SELECTED PASSAGE START

I'm sorry that I haven't been more immediately responsive to your comments.

Dodgy internet is part of the problem, but mainly each day has been flat out, and there simply hasn't been the time.

Yesterday for instance started before dawn, and we didn't get back to the hotel from filming at the monastery until 7pm. Last night I literally kept falling asleep while doing the blog, and I didn't finish until after 11pm.

The blog usually takes me between an hour and an hour and a half –

I'm slow, I know…

Anyway I have a bit of time this morning before we head out.

Today we shoot at a smaller monastery on the outskirts of town – and I'll be interviewing a Buddhist monk – a scholar from the Institute of Buddhist Studies – who has some very interesting views on intuition.

Even though I didn't get to interview His Holiness the Dalai Lama (yet!), the trip to Dharamsala has been very worthwhile. It's like a different country to India – more like Tibet – and importantly for the film, it's allowed me to get a Buddhist perspective on intuition, which is quite different to Hinduism.

Anyway, now I'm going to reply to your comments. And again my apologies for my tardiness.

 

 

 

Day 14 – Dharamsala and Swannies

I woke early this morning – before sunrise – because I wanted to see the Dalai Lama's Temple at first light.

I stumbled down a rocky path in the dim pre-sunrise gloom, and finally found myself outside this gated compound that looked like anything but the Residence in exile of a banished national and spiritual leader.

It was meant to be a palace. I was expecting something grand – something with gleaming spires and colourful Tibetan flags snapping in the morning breeze, and golden rooftops.

Instead I got a jumble of buildings that looked like government offices, built in the early 1950s. It was very disillusioning.

And then I thought of the Buddhist doctrine of non attachment – and it all made sense. His Holiness does not need to live in a fancy palace with gold plated taps and marble floors. Where he lived was in absolute keeping with his beliefs.

Here's another freaky intuitive moment on this film: our assistant's name is Rachit. Every time I say his name, I'm terrified I'll call him Ratshit. Anyway, unknowingly to me, the weekend we arrived in Rishikesh, he traveled up to Dharamsala to spend three days in a remote Buddhist monastery, doing a retreat.

So he's been of enormous help to us in lining up people to speak to. But how “coincidental” that our assistant knows all about Dharamsala – and where to film etc.

This film is definitely calling the shots.

We went to the remote monastery today. It took us two hours to drive 40kms. That's how crazy the traffic was. And how bad the roads were.

We stopped at roadside dhaba which would have freaked out most people with its lack of hygiene – however it looked ok to me and we sat down and ordered thali – a mixture of curries and dahls and tandoori roties. You're given a silver tray and someone comes around with a sausepan and ladles out your curries. You can eat as much as you like. It costs 40 Rps, or approx 80 cents Australian.

Even though it all looked very scary dirty, it tasted delicious – one of the best curries I've ever had.

On the way through to the monastery we passed a car taking school kids home. I counted 12 kids in the car. And the car was tiny. Can you imagine trying to do that in Australia? You'd get locked up!

We got to the monastery and all the monks were involved in a teaching. But it looked magnificent. And we shot a great sequence there.

Tomorrow we're doing an interview with the Director of Buddhist Studies, just on the outskirts of town, and we've also been allowed to shoot in their library, which contains texts and discourses dating back to the 1600's.

SELECTED PASSAGE END

■ **EXERCISE REQUIREMENTS**:
A. According to the Dharamsala blog entry, how much did the thali at the roadside dhaba cost?
B. Copy the Dharamsala blog entry from "It was meant" to "and golden rooftops.", substituting "towers" for "spires".
The recorded material has no connection to the blog entry.

EXTRACTED DATA START

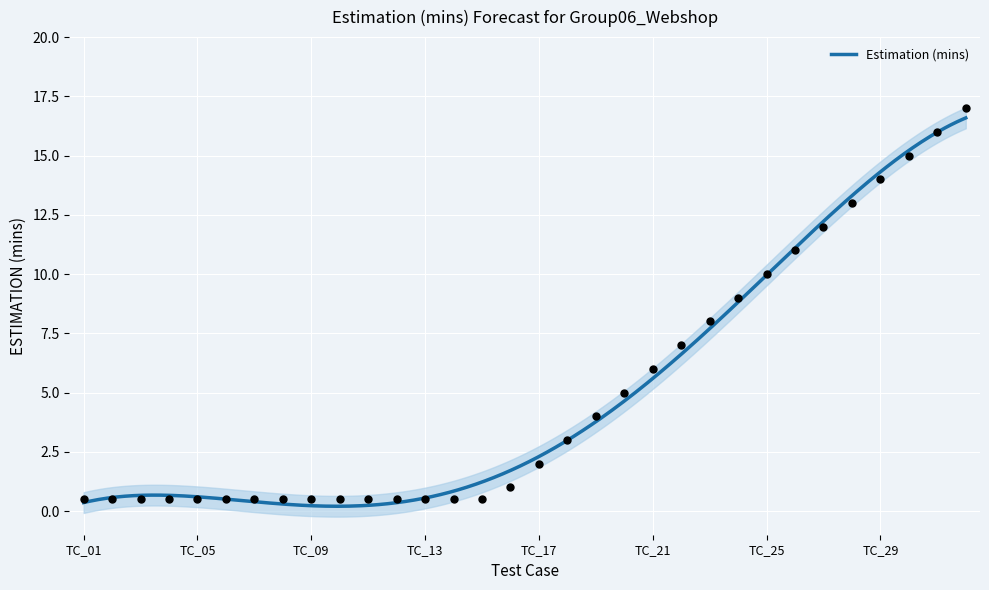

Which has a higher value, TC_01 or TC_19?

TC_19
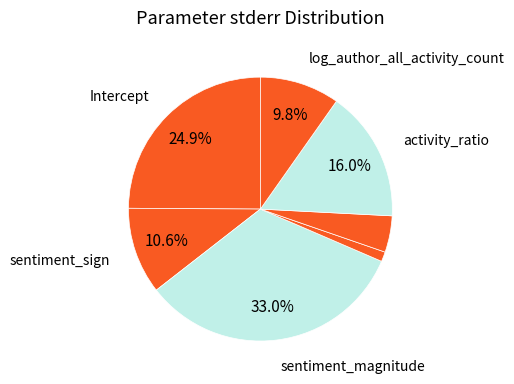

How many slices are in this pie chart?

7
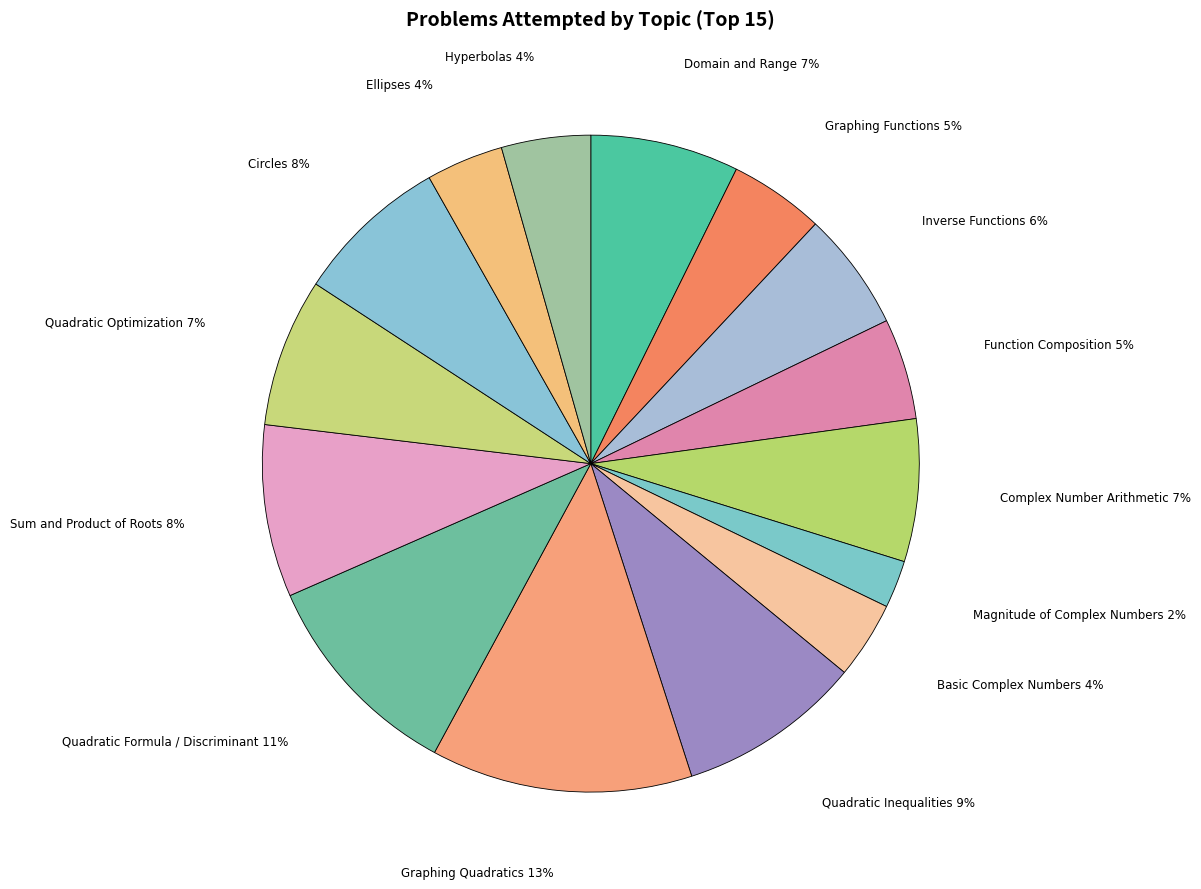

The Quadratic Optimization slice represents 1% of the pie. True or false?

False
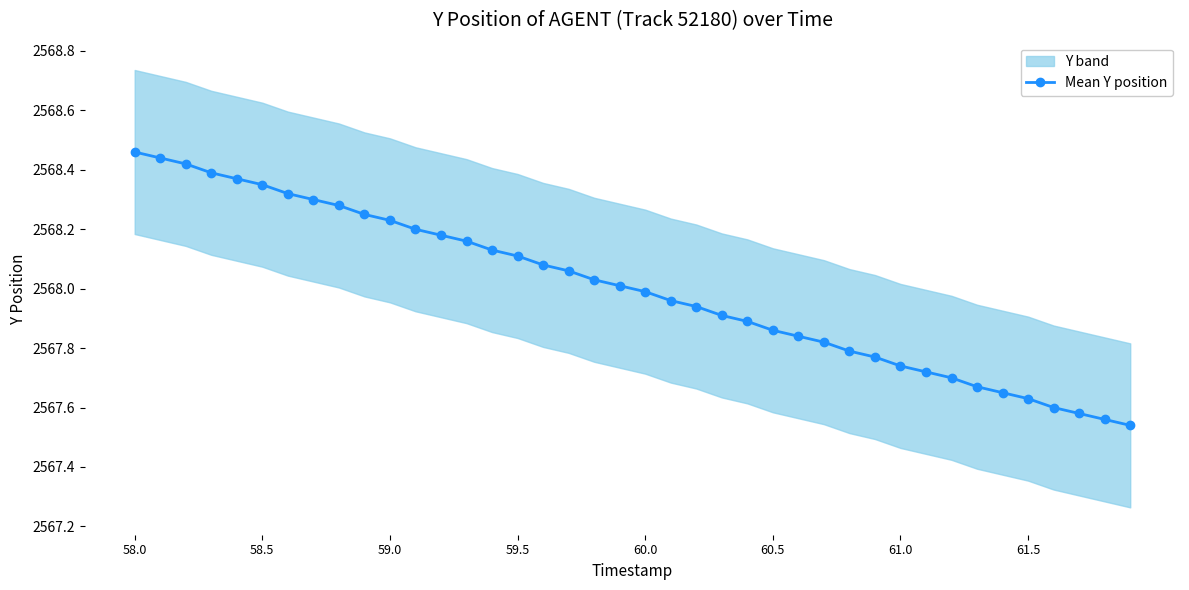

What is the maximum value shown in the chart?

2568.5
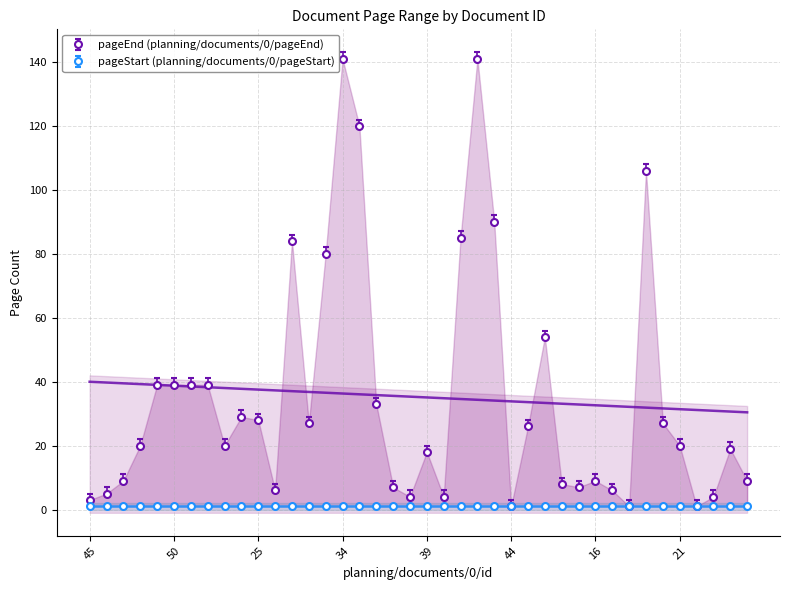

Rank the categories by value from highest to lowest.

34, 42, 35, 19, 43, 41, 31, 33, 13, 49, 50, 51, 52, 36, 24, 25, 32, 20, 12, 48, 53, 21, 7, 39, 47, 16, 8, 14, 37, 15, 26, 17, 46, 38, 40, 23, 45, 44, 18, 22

EXTRACTED DATA END
EXTRACTED DATA START

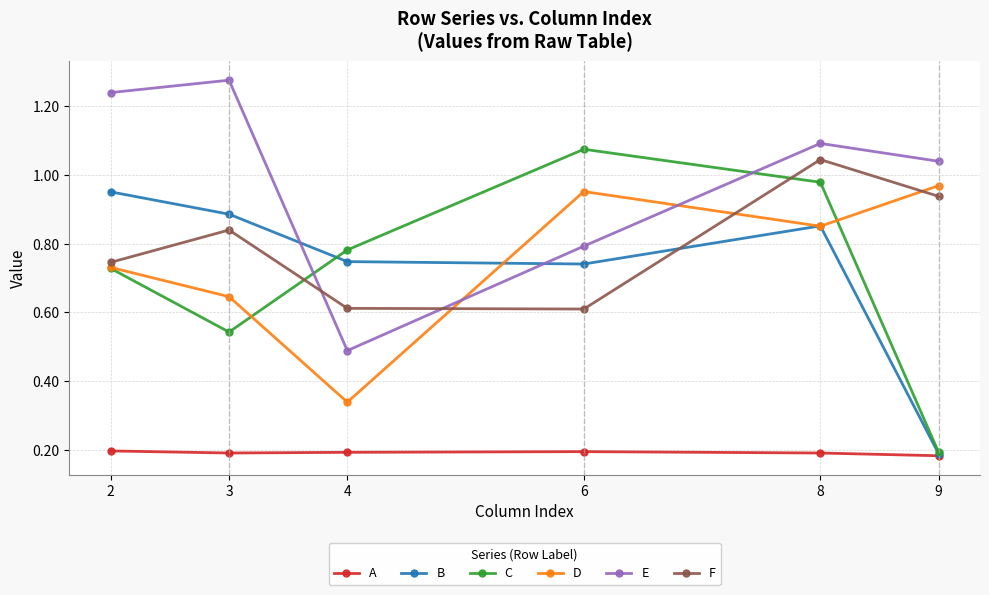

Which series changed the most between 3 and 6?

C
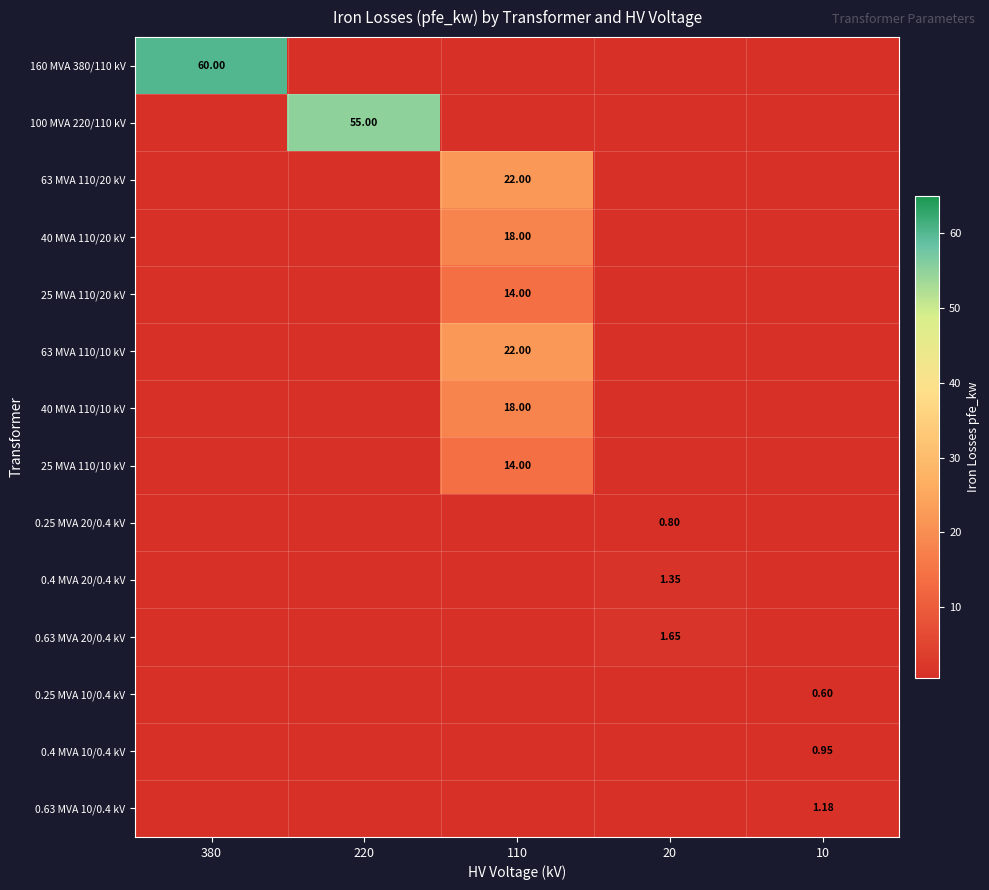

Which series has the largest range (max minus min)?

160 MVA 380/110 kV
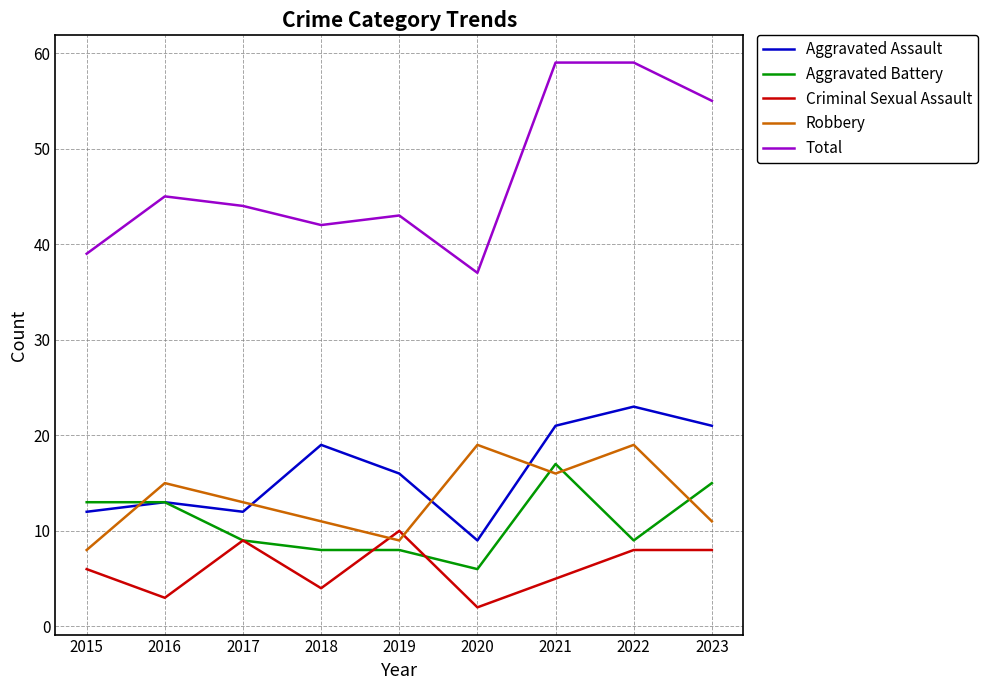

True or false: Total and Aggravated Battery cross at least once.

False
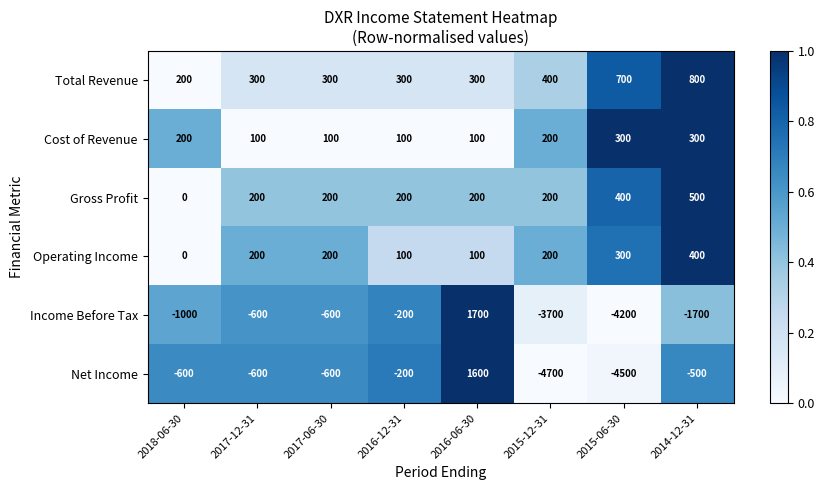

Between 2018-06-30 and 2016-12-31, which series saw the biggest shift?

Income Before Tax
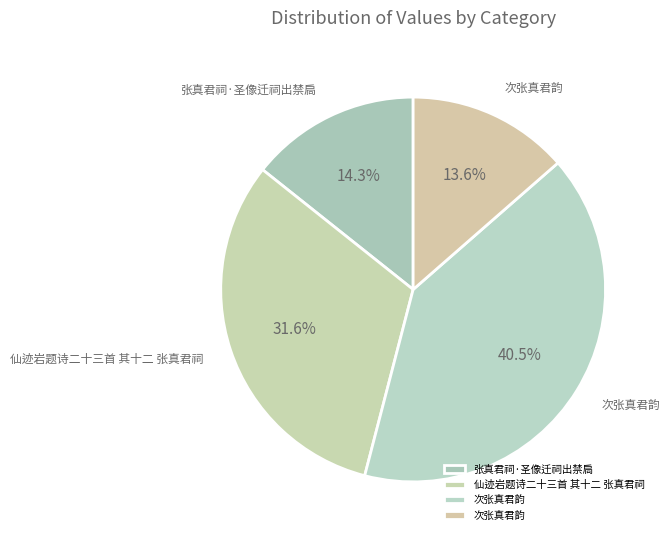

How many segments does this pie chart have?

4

EXTRACTED DATA END

■ **SOLUTIONS FOR EACH TASK**:
A. It cost 40 Rps, or about 80 cents Australian.

B.
It was meant to be a palace. I was expecting something grand – something with gleaming towers and colourful Tibetan flags snapping in the morning breeze, and golden rooftops.